I dont understand what is a Realm and where it is configured !
From reading the following guides:
I understand a realm is a DB of users/password, This DB data can be taken from several places, DB, Active directory, users.xml file, etc..
When configuring krb5.ini and jaas.config I need to provide a realm name, Where do i find this Realm name, On our Active Directory machine - No system admin ever created a Realm object, So how do i know what is the Realm name to enter in configuration ?
Spengo w/ SSO require JAASRealm, So why I need to setup
Realm className="org.apache.catalina.realm.JNDIRealm In the server.xml ?
Does JAASRealm is a wrappher that uses JNDI in order to work with AD?
Thanks
I understand a realm is a DB of users/password, This DB data can be taken from several places, DB, Active directory, users.xml file, etc.

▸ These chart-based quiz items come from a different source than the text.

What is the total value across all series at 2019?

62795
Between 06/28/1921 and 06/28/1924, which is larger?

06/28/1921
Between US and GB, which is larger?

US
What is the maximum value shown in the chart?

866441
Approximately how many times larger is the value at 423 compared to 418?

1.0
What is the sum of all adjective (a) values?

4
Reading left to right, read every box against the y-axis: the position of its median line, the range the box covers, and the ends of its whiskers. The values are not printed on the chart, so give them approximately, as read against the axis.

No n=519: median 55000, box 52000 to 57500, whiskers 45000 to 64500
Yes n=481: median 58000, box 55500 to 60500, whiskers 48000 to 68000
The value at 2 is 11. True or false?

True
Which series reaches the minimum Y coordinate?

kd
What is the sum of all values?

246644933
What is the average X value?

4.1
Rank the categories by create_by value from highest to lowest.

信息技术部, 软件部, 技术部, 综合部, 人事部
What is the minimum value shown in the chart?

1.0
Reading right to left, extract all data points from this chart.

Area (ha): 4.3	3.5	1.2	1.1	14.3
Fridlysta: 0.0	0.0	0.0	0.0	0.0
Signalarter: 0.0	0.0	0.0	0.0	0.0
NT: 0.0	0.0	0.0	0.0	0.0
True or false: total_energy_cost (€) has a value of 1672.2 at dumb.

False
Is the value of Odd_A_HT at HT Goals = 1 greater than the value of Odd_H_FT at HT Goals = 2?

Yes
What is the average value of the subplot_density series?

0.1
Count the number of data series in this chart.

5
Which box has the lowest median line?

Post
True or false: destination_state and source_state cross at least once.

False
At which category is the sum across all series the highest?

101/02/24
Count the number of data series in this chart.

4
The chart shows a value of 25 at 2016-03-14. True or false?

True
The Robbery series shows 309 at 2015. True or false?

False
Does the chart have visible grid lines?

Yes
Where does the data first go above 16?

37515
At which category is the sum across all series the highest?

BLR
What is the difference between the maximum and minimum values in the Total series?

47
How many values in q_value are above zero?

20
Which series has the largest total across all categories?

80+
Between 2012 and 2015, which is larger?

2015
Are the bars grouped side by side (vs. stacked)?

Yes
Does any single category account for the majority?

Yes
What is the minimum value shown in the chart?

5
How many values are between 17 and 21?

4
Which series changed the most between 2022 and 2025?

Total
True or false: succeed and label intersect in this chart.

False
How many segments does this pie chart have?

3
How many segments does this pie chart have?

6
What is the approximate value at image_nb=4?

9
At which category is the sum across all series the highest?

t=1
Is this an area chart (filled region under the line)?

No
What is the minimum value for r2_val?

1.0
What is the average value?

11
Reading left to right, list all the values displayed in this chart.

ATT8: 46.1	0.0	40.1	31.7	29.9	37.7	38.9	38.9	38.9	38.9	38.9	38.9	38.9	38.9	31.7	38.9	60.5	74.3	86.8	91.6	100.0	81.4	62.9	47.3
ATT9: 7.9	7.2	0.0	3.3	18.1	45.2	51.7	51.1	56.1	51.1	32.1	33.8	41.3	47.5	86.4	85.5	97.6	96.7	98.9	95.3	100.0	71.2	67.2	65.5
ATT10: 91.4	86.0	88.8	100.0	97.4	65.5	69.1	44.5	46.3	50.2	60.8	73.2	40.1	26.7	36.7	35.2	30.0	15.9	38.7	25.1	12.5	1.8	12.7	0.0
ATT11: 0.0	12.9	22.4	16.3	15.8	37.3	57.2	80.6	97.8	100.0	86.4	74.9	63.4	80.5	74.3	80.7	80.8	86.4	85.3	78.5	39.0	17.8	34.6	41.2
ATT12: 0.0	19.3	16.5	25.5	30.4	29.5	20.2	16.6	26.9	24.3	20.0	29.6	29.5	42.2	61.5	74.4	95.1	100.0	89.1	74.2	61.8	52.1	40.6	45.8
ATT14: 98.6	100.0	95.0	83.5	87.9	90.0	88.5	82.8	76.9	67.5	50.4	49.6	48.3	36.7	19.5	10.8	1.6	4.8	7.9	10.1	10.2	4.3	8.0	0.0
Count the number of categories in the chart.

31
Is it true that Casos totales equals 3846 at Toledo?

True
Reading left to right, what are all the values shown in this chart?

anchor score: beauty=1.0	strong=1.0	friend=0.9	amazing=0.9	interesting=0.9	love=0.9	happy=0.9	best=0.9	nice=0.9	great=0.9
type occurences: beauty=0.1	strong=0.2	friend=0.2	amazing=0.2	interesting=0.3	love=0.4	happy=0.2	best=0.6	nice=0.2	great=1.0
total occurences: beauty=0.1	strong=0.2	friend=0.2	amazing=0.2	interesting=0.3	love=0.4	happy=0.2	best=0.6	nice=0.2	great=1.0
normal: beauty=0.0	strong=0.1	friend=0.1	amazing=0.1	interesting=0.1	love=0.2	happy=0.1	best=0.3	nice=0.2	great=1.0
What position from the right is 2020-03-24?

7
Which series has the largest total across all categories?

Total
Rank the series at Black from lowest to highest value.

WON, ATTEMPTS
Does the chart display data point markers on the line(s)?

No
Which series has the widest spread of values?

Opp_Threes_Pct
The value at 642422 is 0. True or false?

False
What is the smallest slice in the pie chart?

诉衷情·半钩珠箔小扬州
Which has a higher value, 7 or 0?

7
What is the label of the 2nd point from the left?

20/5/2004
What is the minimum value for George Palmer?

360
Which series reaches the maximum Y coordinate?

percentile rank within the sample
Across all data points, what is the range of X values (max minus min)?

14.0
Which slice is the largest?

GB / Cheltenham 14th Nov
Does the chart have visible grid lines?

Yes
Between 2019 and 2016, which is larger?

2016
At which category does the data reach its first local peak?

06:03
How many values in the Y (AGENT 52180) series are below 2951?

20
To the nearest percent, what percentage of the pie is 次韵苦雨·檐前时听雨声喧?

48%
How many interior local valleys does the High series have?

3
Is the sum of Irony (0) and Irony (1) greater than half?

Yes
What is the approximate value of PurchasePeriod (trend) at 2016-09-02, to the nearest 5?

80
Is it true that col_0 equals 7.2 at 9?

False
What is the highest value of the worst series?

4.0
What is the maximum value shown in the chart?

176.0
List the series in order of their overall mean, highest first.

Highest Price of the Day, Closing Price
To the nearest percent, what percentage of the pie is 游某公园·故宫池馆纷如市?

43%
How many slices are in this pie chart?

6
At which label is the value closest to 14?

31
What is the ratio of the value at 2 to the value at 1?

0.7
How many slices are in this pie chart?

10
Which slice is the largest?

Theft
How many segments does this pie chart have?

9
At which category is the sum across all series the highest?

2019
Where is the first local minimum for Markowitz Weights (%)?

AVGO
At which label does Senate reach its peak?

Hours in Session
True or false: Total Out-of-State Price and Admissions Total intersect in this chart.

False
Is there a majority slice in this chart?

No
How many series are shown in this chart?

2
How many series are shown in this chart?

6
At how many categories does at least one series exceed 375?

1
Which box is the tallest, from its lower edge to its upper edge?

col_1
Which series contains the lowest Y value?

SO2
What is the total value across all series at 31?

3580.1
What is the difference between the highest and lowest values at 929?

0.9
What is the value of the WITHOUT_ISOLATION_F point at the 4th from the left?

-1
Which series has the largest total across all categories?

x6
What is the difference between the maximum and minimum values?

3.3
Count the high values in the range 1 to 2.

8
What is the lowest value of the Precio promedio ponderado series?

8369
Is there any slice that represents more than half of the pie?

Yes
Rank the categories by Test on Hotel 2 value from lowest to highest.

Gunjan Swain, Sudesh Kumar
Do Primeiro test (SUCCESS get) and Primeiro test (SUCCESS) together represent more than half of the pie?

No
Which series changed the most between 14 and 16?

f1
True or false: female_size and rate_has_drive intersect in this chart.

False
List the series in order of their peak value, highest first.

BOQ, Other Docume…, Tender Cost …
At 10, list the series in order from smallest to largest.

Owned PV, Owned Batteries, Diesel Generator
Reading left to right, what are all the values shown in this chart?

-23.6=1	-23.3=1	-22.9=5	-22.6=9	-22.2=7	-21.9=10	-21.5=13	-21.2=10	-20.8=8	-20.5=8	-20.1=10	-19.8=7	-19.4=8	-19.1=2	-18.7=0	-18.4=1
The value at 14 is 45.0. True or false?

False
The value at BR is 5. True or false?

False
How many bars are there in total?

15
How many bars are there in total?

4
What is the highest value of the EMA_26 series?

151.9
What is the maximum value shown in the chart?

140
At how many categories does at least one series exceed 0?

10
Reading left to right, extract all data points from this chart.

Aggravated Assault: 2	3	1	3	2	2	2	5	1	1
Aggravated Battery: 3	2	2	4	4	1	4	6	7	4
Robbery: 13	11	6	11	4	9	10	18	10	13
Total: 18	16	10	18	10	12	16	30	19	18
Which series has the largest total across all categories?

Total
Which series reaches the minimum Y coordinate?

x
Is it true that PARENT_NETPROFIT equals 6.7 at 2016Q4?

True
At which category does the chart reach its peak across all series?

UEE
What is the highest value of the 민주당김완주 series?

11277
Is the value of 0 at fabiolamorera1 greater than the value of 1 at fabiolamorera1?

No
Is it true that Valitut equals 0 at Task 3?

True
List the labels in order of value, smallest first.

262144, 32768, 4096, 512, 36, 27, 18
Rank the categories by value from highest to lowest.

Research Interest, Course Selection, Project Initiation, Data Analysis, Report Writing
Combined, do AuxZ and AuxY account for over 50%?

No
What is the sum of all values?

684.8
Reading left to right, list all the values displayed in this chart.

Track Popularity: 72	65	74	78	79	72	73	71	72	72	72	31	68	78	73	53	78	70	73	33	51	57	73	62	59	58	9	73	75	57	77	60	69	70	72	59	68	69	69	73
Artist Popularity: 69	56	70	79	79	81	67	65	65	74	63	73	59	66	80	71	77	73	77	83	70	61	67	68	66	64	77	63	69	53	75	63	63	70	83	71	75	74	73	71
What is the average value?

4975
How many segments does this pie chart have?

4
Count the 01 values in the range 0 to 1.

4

It is a service, not just a database. It can be implemented via an XML file, a JNDI interface, a JDBC interface, JAAS, several others.
When configuring krb5.ini and jaas.config I need to provide a realm name. Where do i find this Realm name
You configure it, in a Realm
entry in either your context.xml file or, if you want it global across webapps, in server.xml. Then you refer to that name in the files you mention.
On our Active Directory machine - No system admin ever created a Realm object,
Of course not. They don't exist in AD servers. You're looking in the wrong place.
So how do i know what is the Realm name to enter in configuration ?
In this case you would use a JNDI or JAAS realm.
Spengo w/ SSO require JAASRealm
So there's your answer.
So why I need to setup
Realm className="org.apache.catalina.realm.JNDIRealm In the server.xml?
You don't. You need to configure a JAAS realm, as you just said above. Unclear why you think a JNDI realm is required here.
Does JAASRealm is a wrappher that uses JNDI in order to work with AD?
You need to look some of these things up. JAAS is a service that can use any combination of login modules, including some you can write yourself. What they do is up to them, and to you if you write them. Too broad to answer here.